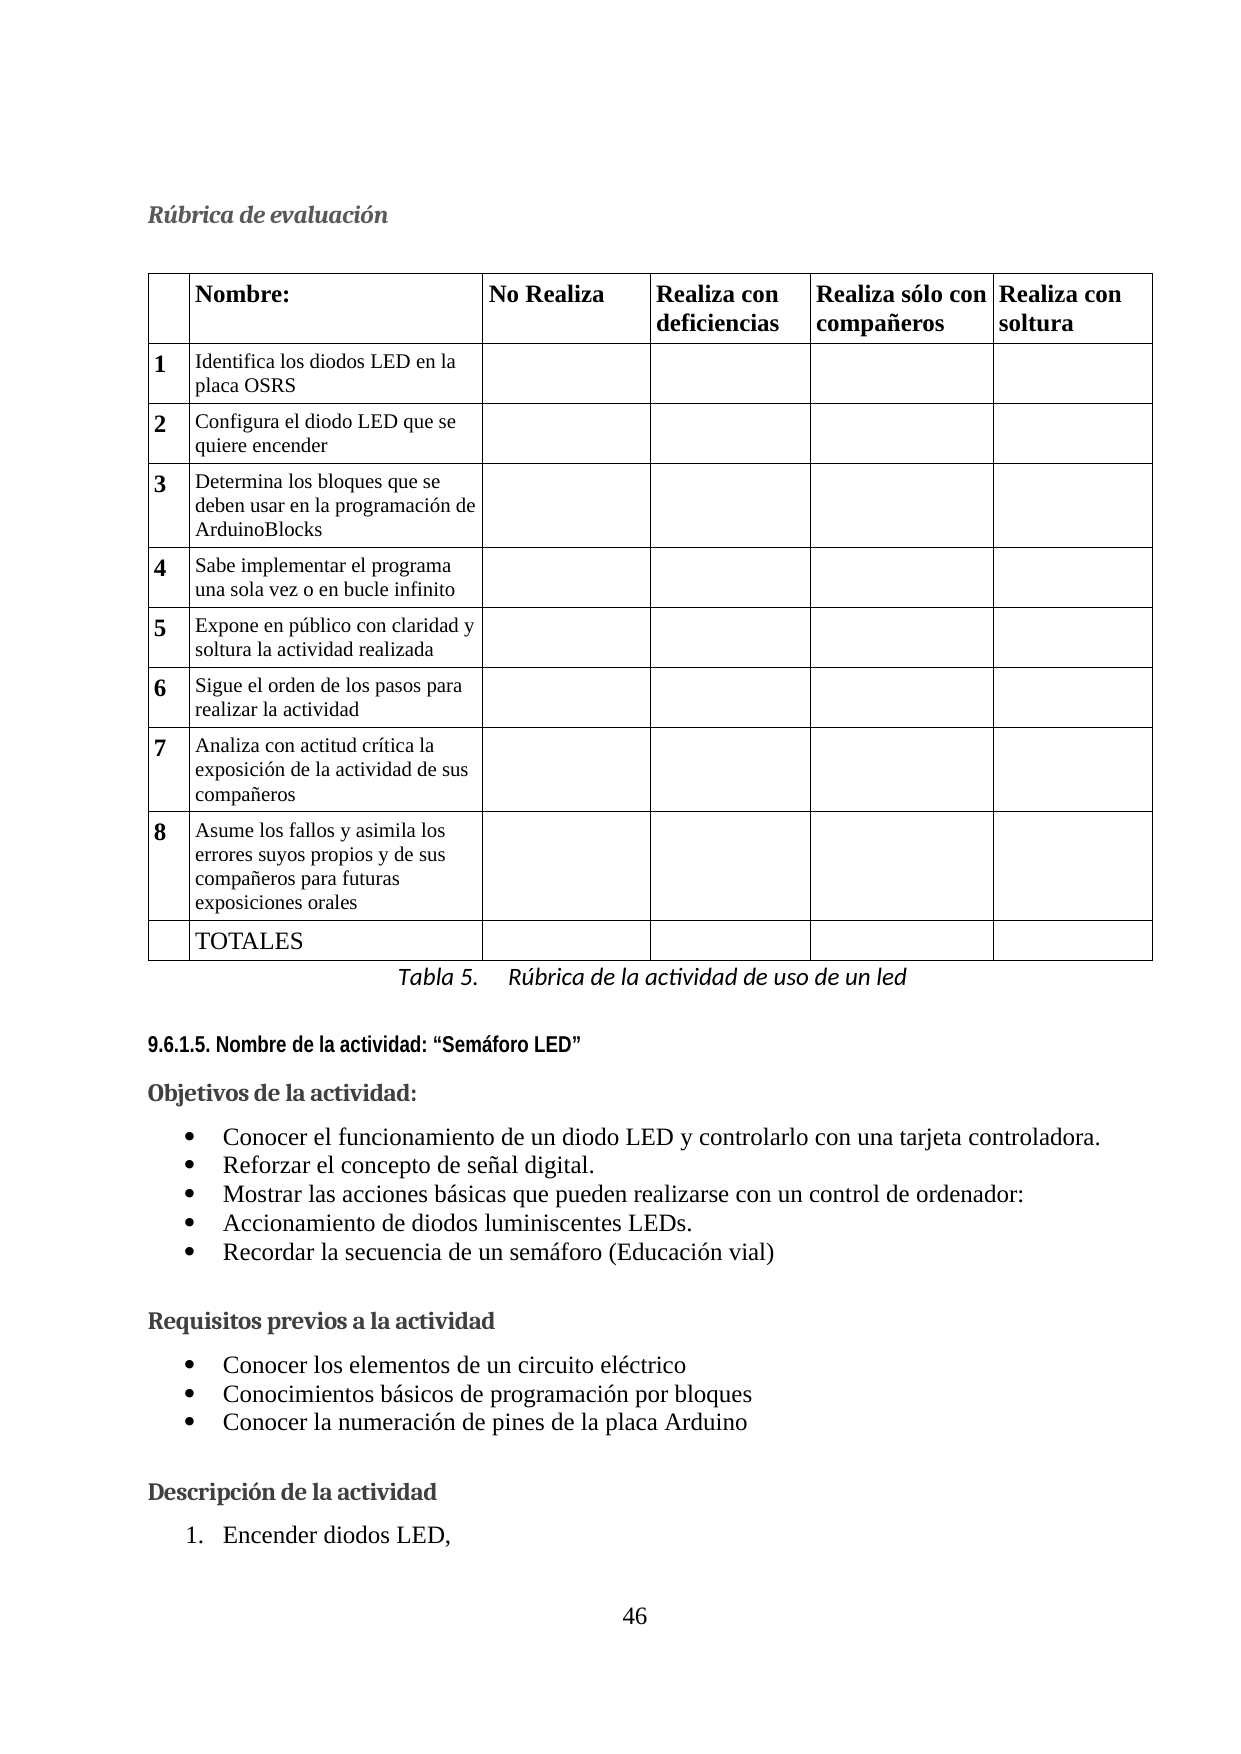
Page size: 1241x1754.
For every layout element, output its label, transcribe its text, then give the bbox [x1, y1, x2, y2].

table_cell [483, 668, 650, 727]
table_cell [651, 812, 810, 919]
table_cell 4 [149, 548, 189, 607]
table_cell [651, 728, 810, 811]
text Accionamiento de diodos luminiscentes LEDs. [185, 1208, 1122, 1237]
table_cell [651, 344, 810, 402]
table_cell [811, 728, 993, 811]
subtitle Requisitos previos a la actividad [148, 1307, 1122, 1336]
table_cell 7 [149, 728, 189, 811]
table_header [149, 274, 189, 342]
table_cell [811, 464, 993, 547]
text Conocimientos básicos de programación por bloques [185, 1379, 1122, 1407]
table_cell [994, 548, 1152, 607]
table_cell [994, 344, 1152, 402]
table_cell Configura el diodo LED que se quiere encender [190, 404, 482, 463]
table_cell [483, 344, 650, 402]
table_cell [811, 404, 993, 463]
table_cell 6 [149, 668, 189, 727]
table_cell Analiza con actitud crítica la exposición de la actividad de sus compañeros [190, 728, 482, 811]
table_cell [483, 812, 650, 919]
table_cell [651, 668, 810, 727]
table_cell Sigue el orden de los pasos para realizar la actividad [190, 668, 482, 727]
table_cell [994, 812, 1152, 919]
table_cell Sabe implementar el programa una sola vez o en bucle infinito [190, 548, 482, 607]
table_cell [994, 728, 1152, 811]
table_cell Identifica los diodos LED en la placa OSRS [190, 344, 482, 402]
list Encender diodos LED, [185, 1521, 1122, 1549]
table_cell [483, 728, 650, 811]
subtitle Rúbrica de evaluación [148, 201, 1122, 230]
table_cell [811, 548, 993, 607]
text Recordar la secuencia de un semáforo (Educación vial) [185, 1237, 1122, 1266]
table_header Nombre: [190, 274, 482, 342]
text Reforzar el concepto de señal digital. [185, 1151, 1122, 1179]
table_header No Realiza [483, 274, 650, 342]
subtitle Nombre de la actividad: “Semáforo LED” [148, 1031, 1122, 1058]
table_cell [811, 344, 993, 402]
subtitle Objetivos de la actividad: [148, 1079, 1122, 1107]
table_cell Expone en público con claridad y soltura la actividad realizada [190, 608, 482, 667]
table_cell [811, 812, 993, 919]
table_cell [994, 464, 1152, 547]
table_cell 1 [149, 344, 189, 402]
table_cell [994, 921, 1152, 960]
table_cell [811, 921, 993, 960]
table_cell 8 [149, 812, 189, 919]
table_cell 3 [149, 464, 189, 547]
table_cell [651, 464, 810, 547]
table_cell TOTALES [190, 921, 482, 960]
table_header Realiza con soltura [994, 274, 1152, 342]
table_cell [811, 668, 993, 727]
table_cell [651, 921, 810, 960]
table_header Realiza sólo con compañeros [811, 274, 993, 342]
table_cell Determina los bloques que se deben usar en la programación de ArduinoBlocks [190, 464, 482, 547]
table_cell [149, 921, 189, 960]
subtitle Descripción de la actividad [148, 1477, 1122, 1506]
text Conocer la numeración de pines de la placa Arduino [185, 1407, 1122, 1436]
text Conocer los elementos de un circuito eléctrico [185, 1350, 1122, 1379]
table_cell [483, 404, 650, 463]
table_header Realiza con deficiencias [651, 274, 810, 342]
table_cell [994, 668, 1152, 727]
table_cell [483, 608, 650, 667]
table_cell [651, 608, 810, 667]
table_cell 2 [149, 404, 189, 463]
table_cell [811, 608, 993, 667]
text Mostrar las acciones básicas que pueden realizarse con un control de ordenador: [185, 1179, 1122, 1208]
text Rúbrica de la actividad de uso de un led [185, 961, 1122, 991]
table_cell Asume los fallos y asimila los errores suyos propios y de sus compañeros para futuras exposiciones orales [190, 812, 482, 919]
text Conocer el funcionamiento de un diodo LED y controlarlo con una tarjeta controladora. [185, 1122, 1122, 1151]
table_cell [994, 404, 1152, 463]
table_cell [483, 921, 650, 960]
table_cell [483, 464, 650, 547]
table_cell [651, 548, 810, 607]
table_cell [994, 608, 1152, 667]
table_cell 5 [149, 608, 189, 667]
table_cell [651, 404, 810, 463]
table_cell [483, 548, 650, 607]
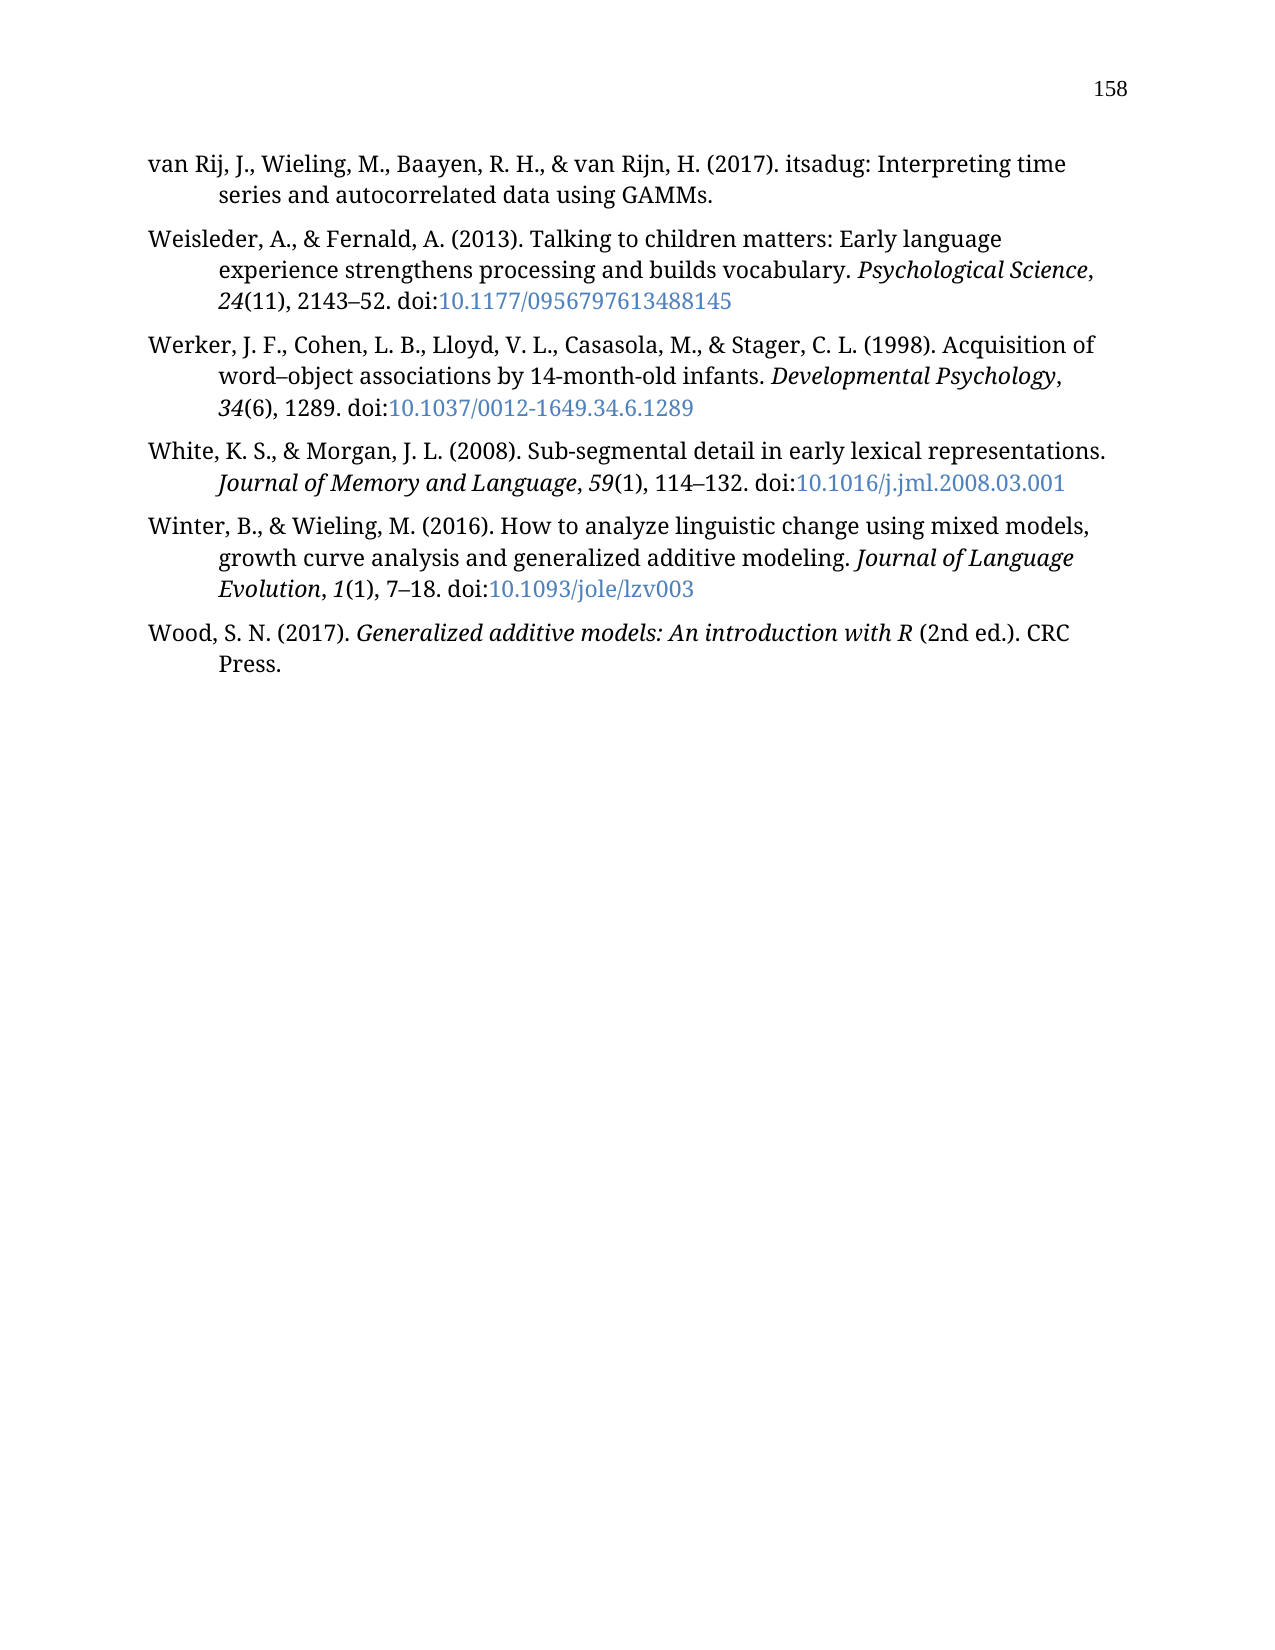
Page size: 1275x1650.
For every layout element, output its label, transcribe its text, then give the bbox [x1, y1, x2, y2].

text Winter, B., & Wieling, M. (2016). How to analyze linguistic change using mixed models, growth curve analysis and generalized additive modeling. Journal of Language Evolution, 1(1), 7–18. doi:10.1093/jole/lzv003 [148, 510, 1127, 604]
text Wood, S. N. (2017). Generalized additive models: An introduction with R (2nd ed.). CRC Press. [148, 616, 1127, 679]
text Werker, J. F., Cohen, L. B., Lloyd, V. L., Casasola, M., & Stager, C. L. (1998). Acquisition of word–object associations by 14-month-old infants. Developmental Psychology, 34(6), 1289. doi:10.1037/0012-1649.34.6.1289 [148, 329, 1127, 423]
text van Rij, J., Wieling, M., Baayen, R. H., & van Rijn, H. (2017). itsadug: Interpreting time series and autocorrelated data using GAMMs. [148, 148, 1127, 210]
text White, K. S., & Morgan, J. L. (2008). Sub-segmental detail in early lexical representations. Journal of Memory and Language, 59(1), 114–132. doi:10.1016/j.jml.2008.03.001 [148, 435, 1127, 498]
text Weisleder, A., & Fernald, A. (2013). Talking to children matters: Early language experience strengthens processing and builds vocabulary. Psychological Science, 24(11), 2143–52. doi:10.1177/0956797613488145 [148, 223, 1127, 316]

----------------------------------------

## TASK TO CARRY OUT
Copy each line above that contains the string "Nombre".

## SOLUTION FOR THIS EXERCISE
table_header Nombre: [190, 274, 482, 342]
subtitle Nombre de la actividad: “Semáforo LED” [148, 1031, 1122, 1058]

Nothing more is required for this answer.